Exercises to complete
• A. Could you reproduce, word for word, the judgment passage between "Undoubtedly, the facts" and "v. CBN (supra).", inclusive?
• B. Which cases does the judgment passage name?

Document extract

━━━━━━

Undoubtedly, the facts as narrated and found by this Court in Arewa Paper Converters Ltd v. N.D.I.C. are not only identical, but “quite similar with those of the instant case” as found by Court below in the judgment appealed against, at page 523 of the Record of Appeal, for the principles stated therein to be apposite authority under the principle or doctrine of stare decisis or judicial precedence as enunciated by this Court in the cases of Clement v. Iwuanyanwu (supra) and Obiuweubi v. CBN (supra).

━━━━━━

Information supplied

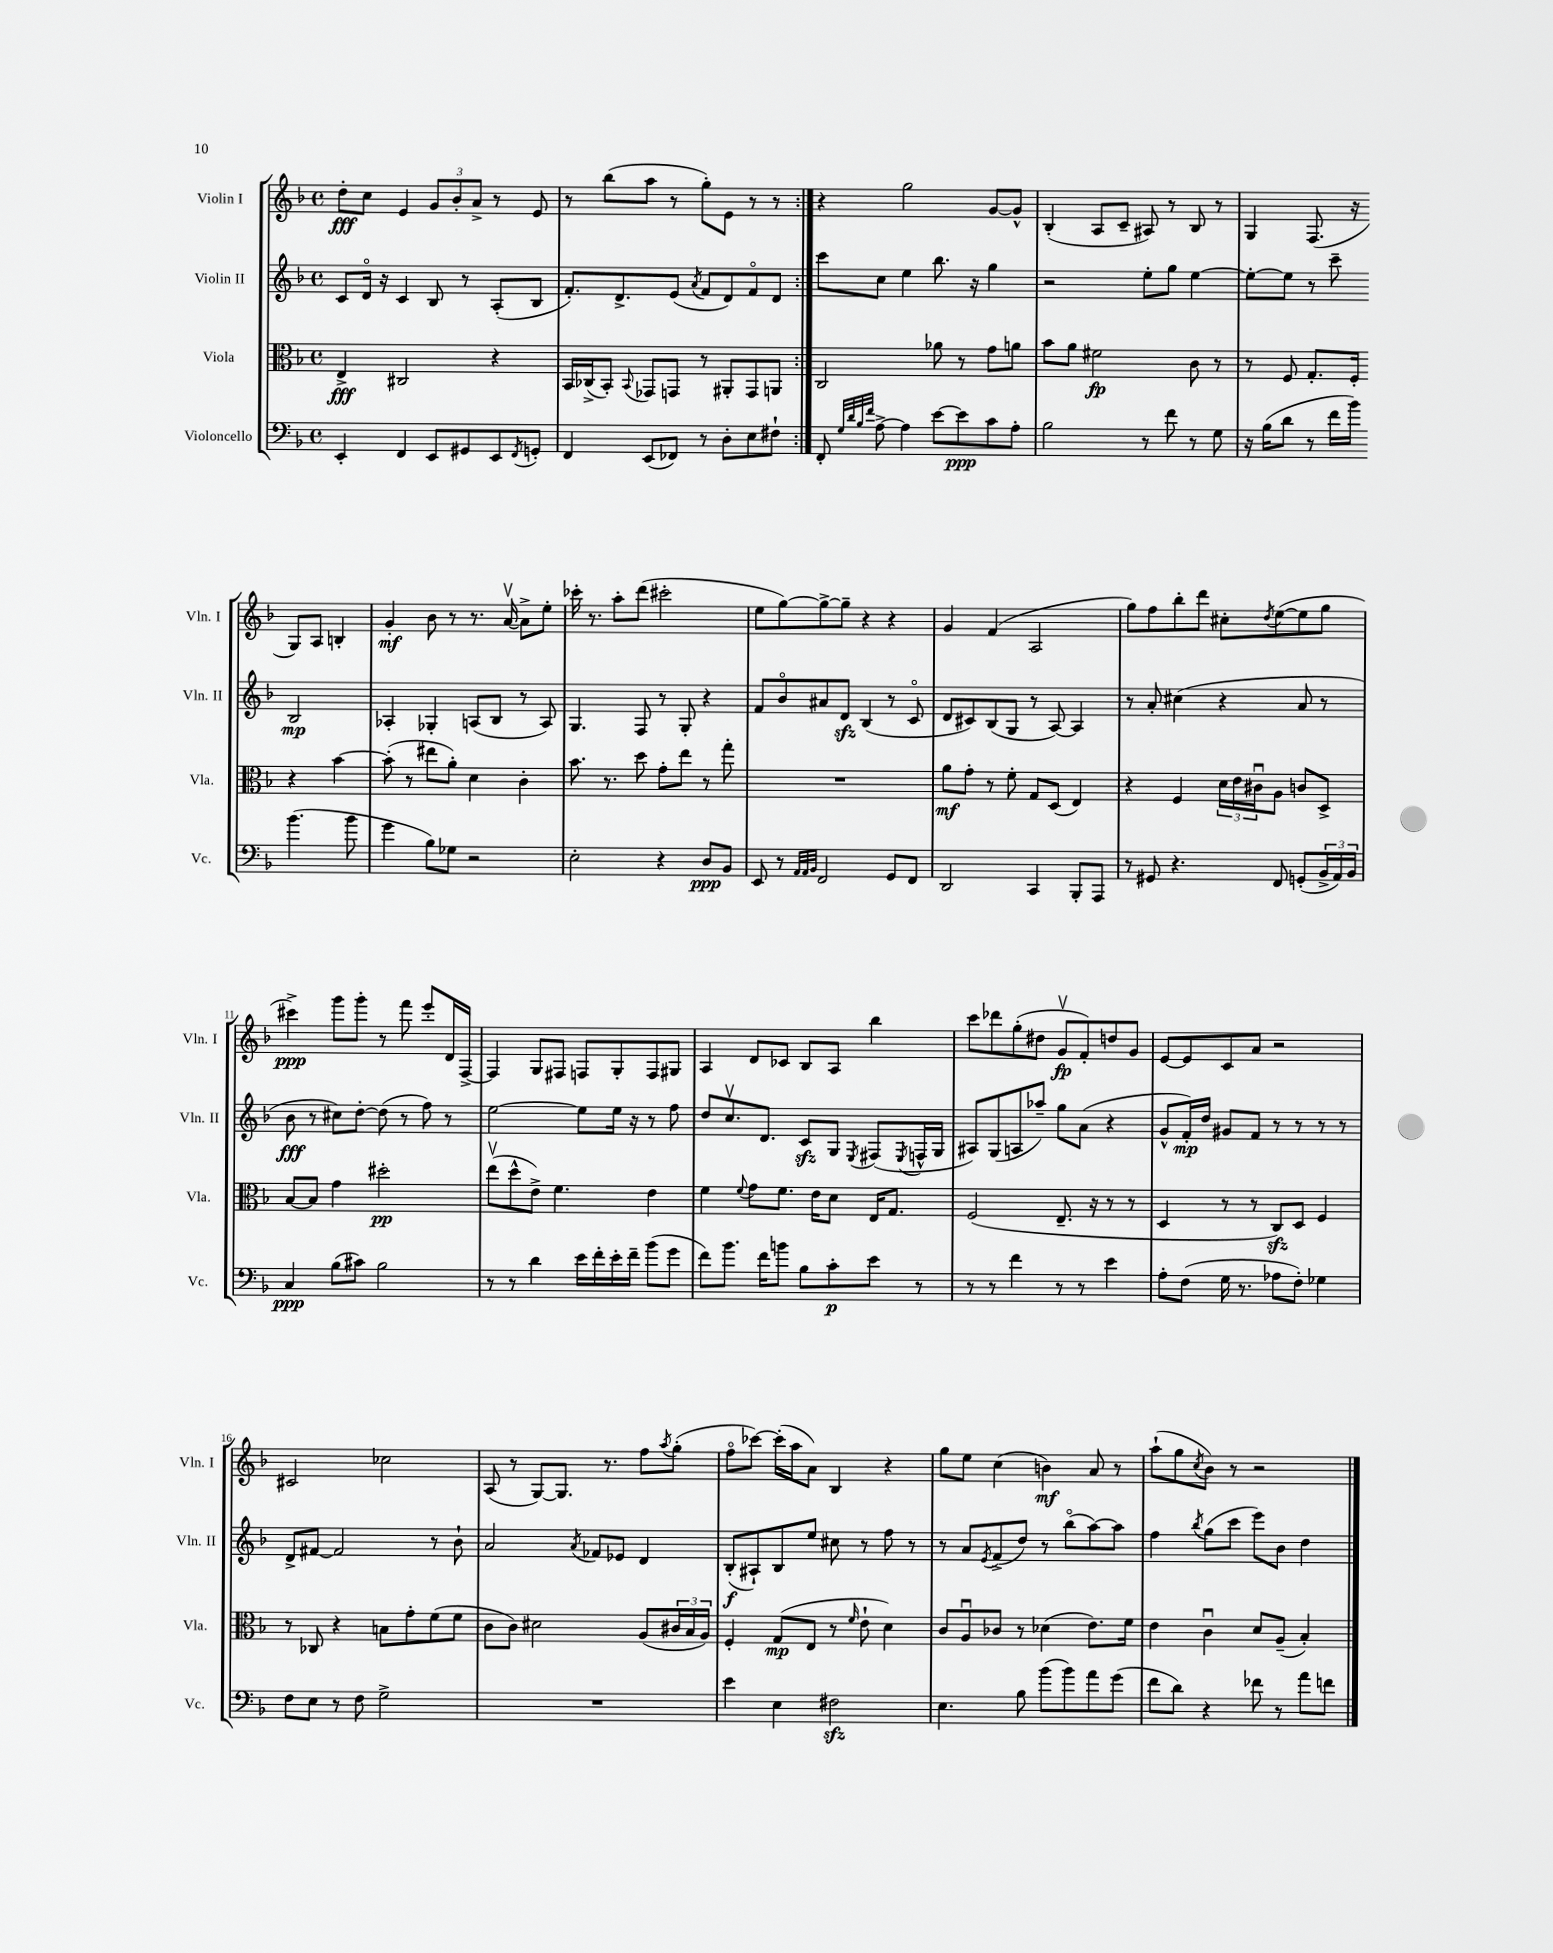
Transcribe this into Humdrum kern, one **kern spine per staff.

━━━━━━

Answers for the exercise
• A.
Undoubtedly, the facts as narrated and found by this Court in Arewa Paper Converters Ltd v. N.D.I.C. are not only identical, but “quite similar with those of the instant case” as found by Court below in the judgment appealed against, at page 523 of the Record of Appeal, for the principles stated therein to be apposite authority under the principle or doctrine of stare decisis or judicial precedence as enunciated by this Court in the cases of Clement v. Iwuanyanwu (supra) and Obiuweubi v. CBN (supra).

• B.
- Arewa Paper Converters Ltd v. N.D.I.C.
- Clement v. Iwuanyanwu
- Obiuweubi v. CBN